Going Global in Health Care

Home visits: While at Duke, Helen  Chu M.D. '05 worked with AIDS  and HIV patients in  Tanzania

Home visits: While at Duke, Helen Chu M.D. '05 worked with AIDS and HIV patients in Tanzania. Chris Hildreth

In April, at a campus symposium featuring prominent international experts on global-health issues, Duke launched a new Global Health Institute to promote education, research, and service in health care to underserved populations locally, regionally, and around the world.

The institute is intended to unite the efforts of faculty members, administrators, and students across all campuses, programs, and centers including medicine, humanities, social sciences, engineering, environment, law, divinity, and the life sciences.

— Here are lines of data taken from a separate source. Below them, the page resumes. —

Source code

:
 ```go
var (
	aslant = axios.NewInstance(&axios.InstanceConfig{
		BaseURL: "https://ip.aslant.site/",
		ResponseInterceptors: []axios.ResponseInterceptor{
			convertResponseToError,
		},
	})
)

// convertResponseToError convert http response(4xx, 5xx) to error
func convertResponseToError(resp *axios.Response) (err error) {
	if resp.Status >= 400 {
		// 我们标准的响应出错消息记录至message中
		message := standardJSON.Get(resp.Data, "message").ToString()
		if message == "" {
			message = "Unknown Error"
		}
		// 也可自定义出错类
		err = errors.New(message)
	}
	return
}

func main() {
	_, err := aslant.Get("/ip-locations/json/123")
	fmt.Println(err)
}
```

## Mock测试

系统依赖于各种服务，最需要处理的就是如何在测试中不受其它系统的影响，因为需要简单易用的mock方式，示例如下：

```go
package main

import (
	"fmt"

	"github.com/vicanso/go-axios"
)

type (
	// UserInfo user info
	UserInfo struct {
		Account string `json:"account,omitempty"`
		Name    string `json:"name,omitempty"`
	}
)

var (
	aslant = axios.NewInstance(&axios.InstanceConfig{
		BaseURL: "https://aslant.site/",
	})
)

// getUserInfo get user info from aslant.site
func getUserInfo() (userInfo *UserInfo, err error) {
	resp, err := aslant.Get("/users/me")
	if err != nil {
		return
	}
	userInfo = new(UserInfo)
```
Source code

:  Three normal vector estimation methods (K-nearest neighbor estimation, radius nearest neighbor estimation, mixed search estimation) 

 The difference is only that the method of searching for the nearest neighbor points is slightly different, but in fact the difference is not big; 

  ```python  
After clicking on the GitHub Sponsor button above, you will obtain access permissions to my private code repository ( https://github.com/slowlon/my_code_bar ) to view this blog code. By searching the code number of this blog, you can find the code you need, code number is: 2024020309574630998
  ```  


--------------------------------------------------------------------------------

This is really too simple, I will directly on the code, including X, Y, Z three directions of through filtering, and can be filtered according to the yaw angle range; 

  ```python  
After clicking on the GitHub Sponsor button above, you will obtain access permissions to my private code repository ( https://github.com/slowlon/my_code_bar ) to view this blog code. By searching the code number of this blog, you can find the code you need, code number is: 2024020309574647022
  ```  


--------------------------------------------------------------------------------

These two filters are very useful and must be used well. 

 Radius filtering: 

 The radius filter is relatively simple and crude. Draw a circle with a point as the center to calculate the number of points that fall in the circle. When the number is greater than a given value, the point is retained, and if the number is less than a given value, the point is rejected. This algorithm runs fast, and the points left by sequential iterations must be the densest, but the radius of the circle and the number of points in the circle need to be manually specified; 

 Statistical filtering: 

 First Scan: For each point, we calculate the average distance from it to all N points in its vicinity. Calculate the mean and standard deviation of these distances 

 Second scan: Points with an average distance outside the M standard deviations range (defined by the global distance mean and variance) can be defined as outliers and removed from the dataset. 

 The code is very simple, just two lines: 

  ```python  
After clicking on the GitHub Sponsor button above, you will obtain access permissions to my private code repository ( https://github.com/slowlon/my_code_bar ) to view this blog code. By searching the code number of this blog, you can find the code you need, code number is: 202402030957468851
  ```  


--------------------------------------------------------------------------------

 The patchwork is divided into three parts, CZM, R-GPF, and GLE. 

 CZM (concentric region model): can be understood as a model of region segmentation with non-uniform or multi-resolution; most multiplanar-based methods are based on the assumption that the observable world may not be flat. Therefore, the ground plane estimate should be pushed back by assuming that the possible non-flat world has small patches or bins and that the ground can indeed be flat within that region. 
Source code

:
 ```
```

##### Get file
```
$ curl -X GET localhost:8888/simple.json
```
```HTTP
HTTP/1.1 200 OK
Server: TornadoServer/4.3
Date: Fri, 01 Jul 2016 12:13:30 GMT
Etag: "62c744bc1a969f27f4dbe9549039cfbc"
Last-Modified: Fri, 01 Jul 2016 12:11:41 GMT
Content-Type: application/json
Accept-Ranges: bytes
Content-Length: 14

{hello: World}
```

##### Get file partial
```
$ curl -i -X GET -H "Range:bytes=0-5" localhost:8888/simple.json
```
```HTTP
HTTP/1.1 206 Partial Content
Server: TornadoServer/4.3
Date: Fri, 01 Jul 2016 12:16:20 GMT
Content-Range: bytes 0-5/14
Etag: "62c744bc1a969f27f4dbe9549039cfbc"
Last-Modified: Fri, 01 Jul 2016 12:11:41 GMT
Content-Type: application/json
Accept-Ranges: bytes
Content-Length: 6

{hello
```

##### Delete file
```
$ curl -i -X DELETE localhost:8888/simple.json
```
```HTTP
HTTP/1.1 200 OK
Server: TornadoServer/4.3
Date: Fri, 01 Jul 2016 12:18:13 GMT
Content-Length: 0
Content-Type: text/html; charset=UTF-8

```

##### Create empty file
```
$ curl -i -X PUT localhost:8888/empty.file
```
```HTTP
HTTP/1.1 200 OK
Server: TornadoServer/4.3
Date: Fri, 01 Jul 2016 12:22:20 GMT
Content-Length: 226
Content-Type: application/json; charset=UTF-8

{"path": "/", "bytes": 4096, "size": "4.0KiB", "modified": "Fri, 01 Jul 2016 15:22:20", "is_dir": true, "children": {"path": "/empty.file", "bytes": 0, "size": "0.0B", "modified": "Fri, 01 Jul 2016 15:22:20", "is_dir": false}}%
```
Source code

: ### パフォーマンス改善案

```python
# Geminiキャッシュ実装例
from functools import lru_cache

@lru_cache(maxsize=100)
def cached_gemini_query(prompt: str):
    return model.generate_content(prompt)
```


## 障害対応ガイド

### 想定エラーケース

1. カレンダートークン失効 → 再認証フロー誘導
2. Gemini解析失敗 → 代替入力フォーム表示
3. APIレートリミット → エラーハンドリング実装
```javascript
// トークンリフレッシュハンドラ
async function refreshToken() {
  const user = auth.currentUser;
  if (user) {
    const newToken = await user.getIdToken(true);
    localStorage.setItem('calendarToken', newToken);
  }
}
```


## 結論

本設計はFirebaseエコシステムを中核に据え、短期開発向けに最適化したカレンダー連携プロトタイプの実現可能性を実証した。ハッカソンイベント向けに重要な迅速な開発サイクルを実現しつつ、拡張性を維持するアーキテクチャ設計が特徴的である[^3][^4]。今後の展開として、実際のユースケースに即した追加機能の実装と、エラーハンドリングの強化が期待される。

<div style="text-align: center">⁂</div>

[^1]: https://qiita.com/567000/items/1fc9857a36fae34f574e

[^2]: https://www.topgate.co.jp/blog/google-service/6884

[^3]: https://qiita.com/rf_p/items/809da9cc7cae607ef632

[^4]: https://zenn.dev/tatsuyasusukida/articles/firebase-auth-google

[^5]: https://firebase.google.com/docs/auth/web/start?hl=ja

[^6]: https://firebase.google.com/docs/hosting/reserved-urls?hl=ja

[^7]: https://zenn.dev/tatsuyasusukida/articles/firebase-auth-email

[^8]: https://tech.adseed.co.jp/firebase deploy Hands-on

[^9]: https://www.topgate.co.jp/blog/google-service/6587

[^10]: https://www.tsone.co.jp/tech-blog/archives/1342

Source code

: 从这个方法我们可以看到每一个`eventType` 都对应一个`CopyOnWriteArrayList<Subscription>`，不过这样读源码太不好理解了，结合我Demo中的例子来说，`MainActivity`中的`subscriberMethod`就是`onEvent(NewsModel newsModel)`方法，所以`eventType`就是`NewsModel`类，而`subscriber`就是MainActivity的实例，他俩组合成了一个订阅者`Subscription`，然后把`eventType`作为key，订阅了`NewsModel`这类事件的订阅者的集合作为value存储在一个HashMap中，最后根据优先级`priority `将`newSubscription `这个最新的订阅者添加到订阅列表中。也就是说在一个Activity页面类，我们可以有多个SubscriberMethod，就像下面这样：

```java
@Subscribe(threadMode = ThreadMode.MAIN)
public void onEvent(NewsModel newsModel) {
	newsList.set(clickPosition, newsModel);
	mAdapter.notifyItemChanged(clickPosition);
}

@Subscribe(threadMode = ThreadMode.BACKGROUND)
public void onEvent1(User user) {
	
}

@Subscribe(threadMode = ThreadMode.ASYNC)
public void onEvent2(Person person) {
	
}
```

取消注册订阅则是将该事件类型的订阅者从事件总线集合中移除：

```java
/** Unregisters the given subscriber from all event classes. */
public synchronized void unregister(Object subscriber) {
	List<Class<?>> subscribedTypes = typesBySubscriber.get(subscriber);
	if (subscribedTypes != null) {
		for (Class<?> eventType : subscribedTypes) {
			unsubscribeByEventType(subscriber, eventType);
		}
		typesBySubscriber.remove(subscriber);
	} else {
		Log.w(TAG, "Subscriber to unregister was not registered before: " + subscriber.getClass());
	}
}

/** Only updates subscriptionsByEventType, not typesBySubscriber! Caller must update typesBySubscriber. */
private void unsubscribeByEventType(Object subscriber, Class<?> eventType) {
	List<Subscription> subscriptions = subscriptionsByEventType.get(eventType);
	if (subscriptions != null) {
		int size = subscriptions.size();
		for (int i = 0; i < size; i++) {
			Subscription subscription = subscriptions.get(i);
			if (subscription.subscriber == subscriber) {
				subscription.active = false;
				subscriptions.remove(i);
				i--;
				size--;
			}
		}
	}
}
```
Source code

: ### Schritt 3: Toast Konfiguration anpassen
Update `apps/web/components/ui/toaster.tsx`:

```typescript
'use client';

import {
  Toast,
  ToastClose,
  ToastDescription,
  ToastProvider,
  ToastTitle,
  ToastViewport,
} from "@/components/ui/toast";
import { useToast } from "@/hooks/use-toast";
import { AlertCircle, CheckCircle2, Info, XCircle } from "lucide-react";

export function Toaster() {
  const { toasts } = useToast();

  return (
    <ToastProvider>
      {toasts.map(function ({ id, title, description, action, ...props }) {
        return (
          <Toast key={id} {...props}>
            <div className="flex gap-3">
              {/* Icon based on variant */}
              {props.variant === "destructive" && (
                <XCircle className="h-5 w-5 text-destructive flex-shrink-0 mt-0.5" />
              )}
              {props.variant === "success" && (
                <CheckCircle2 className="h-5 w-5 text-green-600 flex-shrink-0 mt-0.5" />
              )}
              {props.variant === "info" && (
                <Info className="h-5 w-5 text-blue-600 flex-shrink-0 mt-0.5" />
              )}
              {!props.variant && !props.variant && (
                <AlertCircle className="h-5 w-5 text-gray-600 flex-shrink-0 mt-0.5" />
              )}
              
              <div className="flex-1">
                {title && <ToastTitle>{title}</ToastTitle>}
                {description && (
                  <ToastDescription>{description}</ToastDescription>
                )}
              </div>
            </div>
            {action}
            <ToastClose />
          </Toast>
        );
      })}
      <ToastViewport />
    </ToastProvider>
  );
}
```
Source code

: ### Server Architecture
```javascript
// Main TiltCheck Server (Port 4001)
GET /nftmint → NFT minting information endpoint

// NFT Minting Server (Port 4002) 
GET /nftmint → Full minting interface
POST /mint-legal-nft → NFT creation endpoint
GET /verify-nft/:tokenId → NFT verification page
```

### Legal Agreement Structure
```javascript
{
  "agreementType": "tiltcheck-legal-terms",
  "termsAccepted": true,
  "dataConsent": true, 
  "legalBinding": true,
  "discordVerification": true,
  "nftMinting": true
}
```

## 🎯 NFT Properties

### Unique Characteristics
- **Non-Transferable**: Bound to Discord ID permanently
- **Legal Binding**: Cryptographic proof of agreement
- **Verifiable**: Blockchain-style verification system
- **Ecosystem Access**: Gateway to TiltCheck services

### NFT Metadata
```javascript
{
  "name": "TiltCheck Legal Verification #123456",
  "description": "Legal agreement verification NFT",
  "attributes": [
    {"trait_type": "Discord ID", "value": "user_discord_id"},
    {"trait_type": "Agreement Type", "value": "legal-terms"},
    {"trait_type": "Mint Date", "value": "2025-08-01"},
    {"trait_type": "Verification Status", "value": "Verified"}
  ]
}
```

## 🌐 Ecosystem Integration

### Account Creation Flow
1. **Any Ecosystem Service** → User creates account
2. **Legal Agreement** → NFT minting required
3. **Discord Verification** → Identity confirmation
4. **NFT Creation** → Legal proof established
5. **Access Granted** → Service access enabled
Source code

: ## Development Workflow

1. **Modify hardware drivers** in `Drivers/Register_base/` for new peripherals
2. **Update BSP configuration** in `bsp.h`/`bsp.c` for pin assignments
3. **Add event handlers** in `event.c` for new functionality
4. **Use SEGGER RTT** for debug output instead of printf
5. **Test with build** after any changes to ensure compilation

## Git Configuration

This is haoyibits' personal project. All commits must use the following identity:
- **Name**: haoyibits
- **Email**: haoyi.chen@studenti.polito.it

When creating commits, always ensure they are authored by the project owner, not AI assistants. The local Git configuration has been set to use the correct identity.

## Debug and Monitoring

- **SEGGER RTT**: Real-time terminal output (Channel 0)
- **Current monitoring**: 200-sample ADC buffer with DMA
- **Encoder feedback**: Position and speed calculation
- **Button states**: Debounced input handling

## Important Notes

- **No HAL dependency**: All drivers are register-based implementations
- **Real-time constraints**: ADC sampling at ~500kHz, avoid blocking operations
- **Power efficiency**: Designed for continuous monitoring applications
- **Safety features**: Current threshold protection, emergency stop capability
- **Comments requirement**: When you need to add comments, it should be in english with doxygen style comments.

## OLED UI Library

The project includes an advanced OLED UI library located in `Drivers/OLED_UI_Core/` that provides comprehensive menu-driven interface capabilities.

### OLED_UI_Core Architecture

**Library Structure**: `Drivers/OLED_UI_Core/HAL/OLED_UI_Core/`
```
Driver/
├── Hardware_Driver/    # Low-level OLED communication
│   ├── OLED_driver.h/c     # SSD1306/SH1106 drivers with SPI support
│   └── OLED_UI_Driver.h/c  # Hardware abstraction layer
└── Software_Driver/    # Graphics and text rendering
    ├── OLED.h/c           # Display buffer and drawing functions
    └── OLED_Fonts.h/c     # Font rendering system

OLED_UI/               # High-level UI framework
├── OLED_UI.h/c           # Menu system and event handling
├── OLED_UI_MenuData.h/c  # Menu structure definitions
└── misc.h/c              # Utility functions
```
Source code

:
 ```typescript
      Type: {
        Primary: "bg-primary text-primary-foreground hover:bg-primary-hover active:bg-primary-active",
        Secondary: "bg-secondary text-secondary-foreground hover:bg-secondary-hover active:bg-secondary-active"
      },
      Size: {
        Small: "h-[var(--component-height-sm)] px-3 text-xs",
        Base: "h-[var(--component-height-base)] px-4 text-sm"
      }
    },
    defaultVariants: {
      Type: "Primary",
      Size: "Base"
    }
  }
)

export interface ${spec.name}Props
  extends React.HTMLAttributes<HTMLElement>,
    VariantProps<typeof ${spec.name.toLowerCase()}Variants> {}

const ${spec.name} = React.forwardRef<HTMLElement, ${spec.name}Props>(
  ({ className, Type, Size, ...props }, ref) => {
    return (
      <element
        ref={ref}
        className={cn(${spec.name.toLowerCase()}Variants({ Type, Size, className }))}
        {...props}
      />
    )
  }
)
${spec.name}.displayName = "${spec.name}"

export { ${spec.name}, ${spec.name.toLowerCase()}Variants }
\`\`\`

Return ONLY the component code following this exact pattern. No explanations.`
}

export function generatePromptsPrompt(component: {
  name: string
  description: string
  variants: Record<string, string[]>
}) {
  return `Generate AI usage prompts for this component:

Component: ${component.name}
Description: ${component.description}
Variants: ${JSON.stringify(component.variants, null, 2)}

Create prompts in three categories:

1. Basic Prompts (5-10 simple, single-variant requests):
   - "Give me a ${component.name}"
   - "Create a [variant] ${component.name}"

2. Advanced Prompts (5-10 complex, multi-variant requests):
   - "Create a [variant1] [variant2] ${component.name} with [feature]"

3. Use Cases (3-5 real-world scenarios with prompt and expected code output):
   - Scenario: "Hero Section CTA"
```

"The initial goal of the Global Health Institute will be to formalize and coordinate the many activities ongoing at Duke and then to start visionary new programs to work on issues of disparity both in Durham and around the globe," said Victor Dzau, chancellor for health affairs and head of the university's health system, in announcing the new institute. A search is under way for a leader for the fledgling institute.

Among the presenters at the April symposium were Anthony Fauci Hon.'95, director of the National Institute of Allergy and Infectious Diseases; Paul Farmer '82, founder of Partners In Health; Joep Lange, former president of the International AIDS Society; and Amartya Sen, 1998 Nobel Prize winner in economics. President Richard H. Brodhead, who joined Dzau in introducing the institute, identified global health as a major priority for Duke last fall.